*** Opening RECORDS FOR THE EXERCISE ***
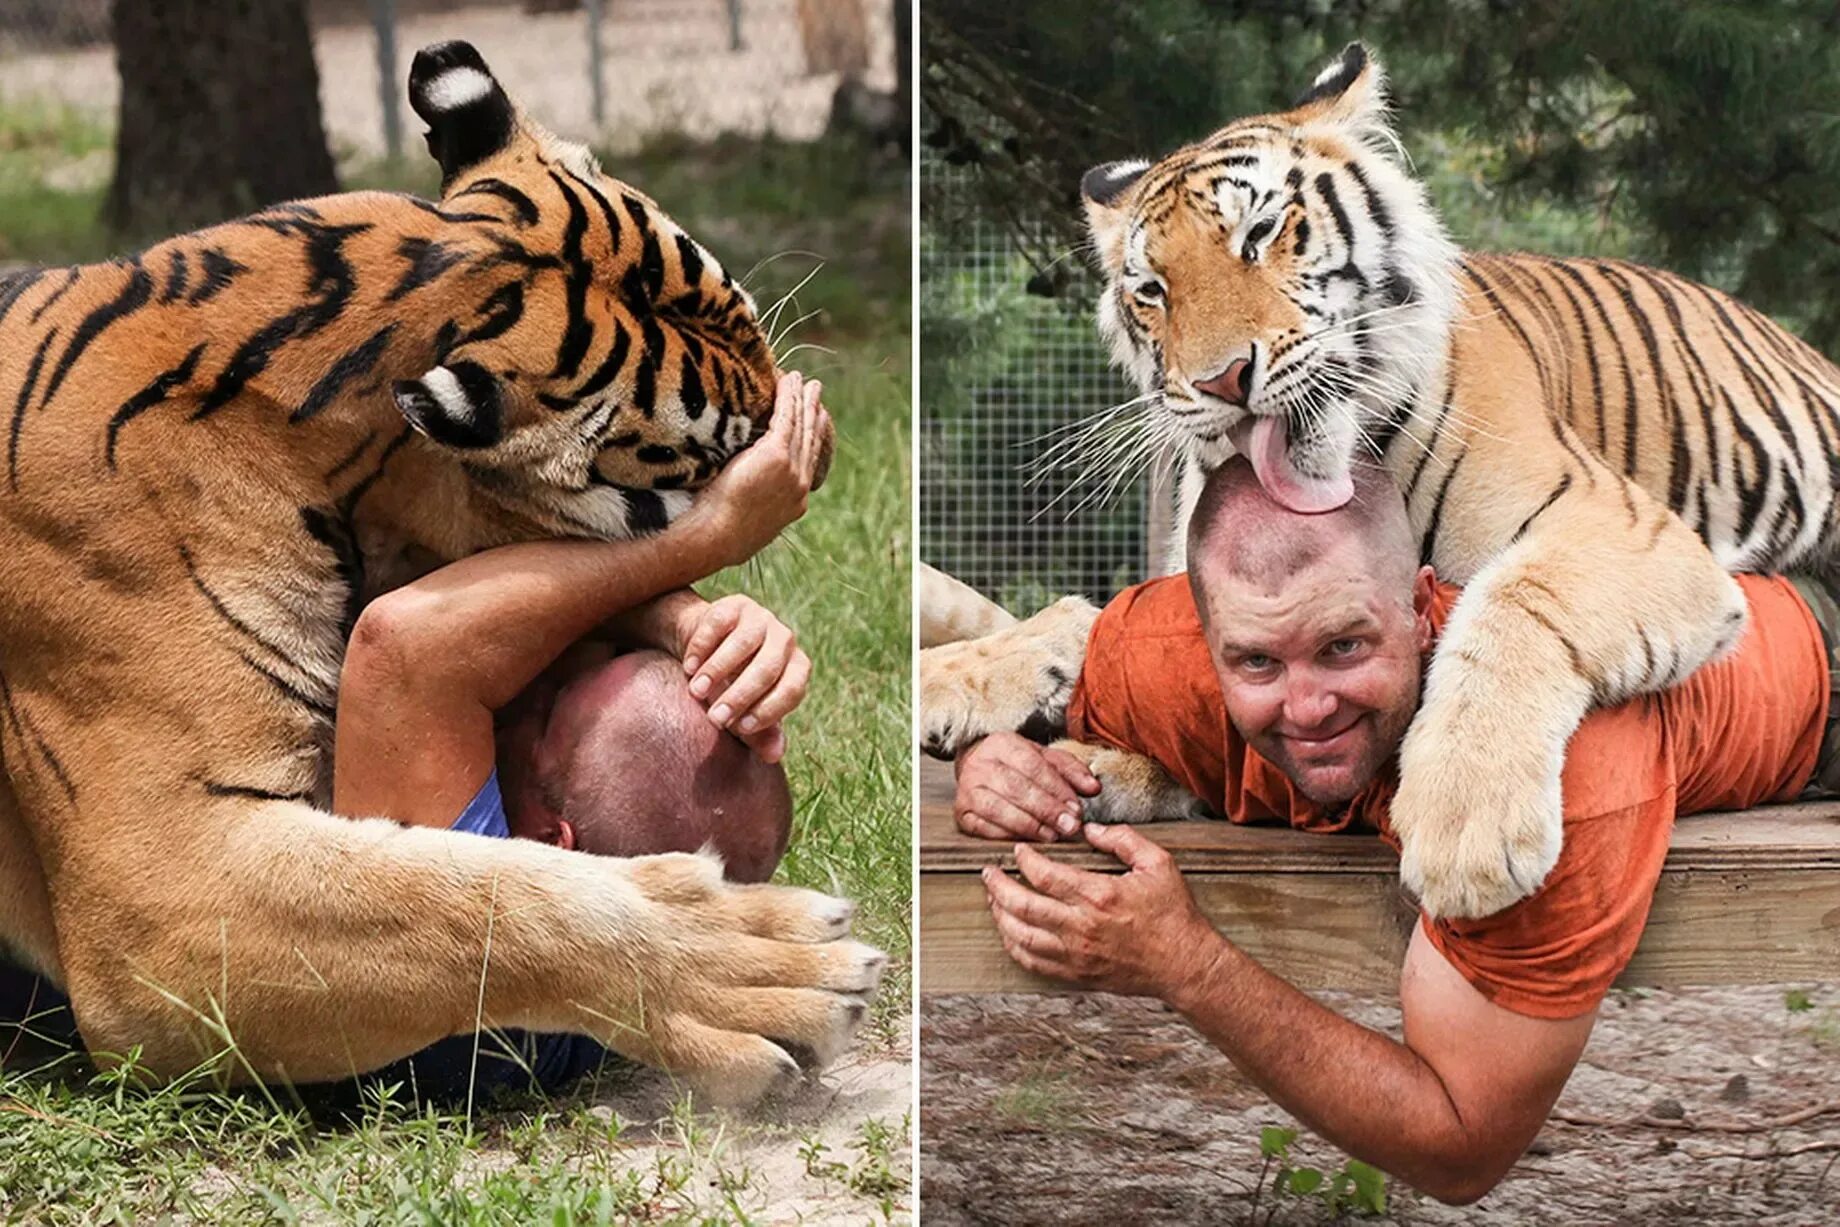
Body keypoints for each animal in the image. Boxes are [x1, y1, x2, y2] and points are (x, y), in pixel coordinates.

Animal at [0, 43, 883, 1111]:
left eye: (747, 321)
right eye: (714, 456)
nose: (816, 439)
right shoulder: (159, 889)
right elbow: (479, 902)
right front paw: (751, 958)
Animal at [912, 38, 1832, 919]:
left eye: (1260, 234)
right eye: (1151, 290)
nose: (1220, 380)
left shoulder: (1622, 526)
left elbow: (1513, 601)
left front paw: (1466, 822)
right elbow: (1082, 621)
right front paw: (978, 697)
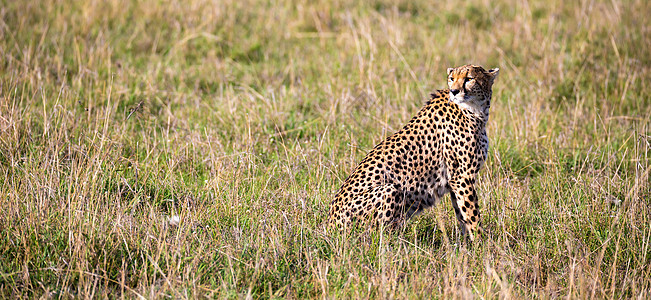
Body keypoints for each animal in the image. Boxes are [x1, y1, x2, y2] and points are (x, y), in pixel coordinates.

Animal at [328, 63, 502, 241]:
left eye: (469, 78)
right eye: (452, 78)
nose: (454, 91)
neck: (476, 110)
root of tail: (329, 227)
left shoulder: (455, 179)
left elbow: (463, 215)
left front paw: (467, 244)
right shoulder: (462, 177)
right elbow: (472, 215)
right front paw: (482, 243)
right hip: (389, 190)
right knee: (379, 237)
*** Closing RECORDS FOR THE EXERCISE ***
WHAT IS NEEDED:
Which lines above contain the word "left"? Show each of them.

RESULT OF THIS TASK:
left eye: (747, 321)
left eye: (1260, 234)
left shoulder: (1622, 526)
left elbow: (1513, 601)
left front paw: (1466, 822)
left eye: (469, 78)
left shoulder: (455, 179)
left elbow: (463, 215)
left front paw: (467, 244)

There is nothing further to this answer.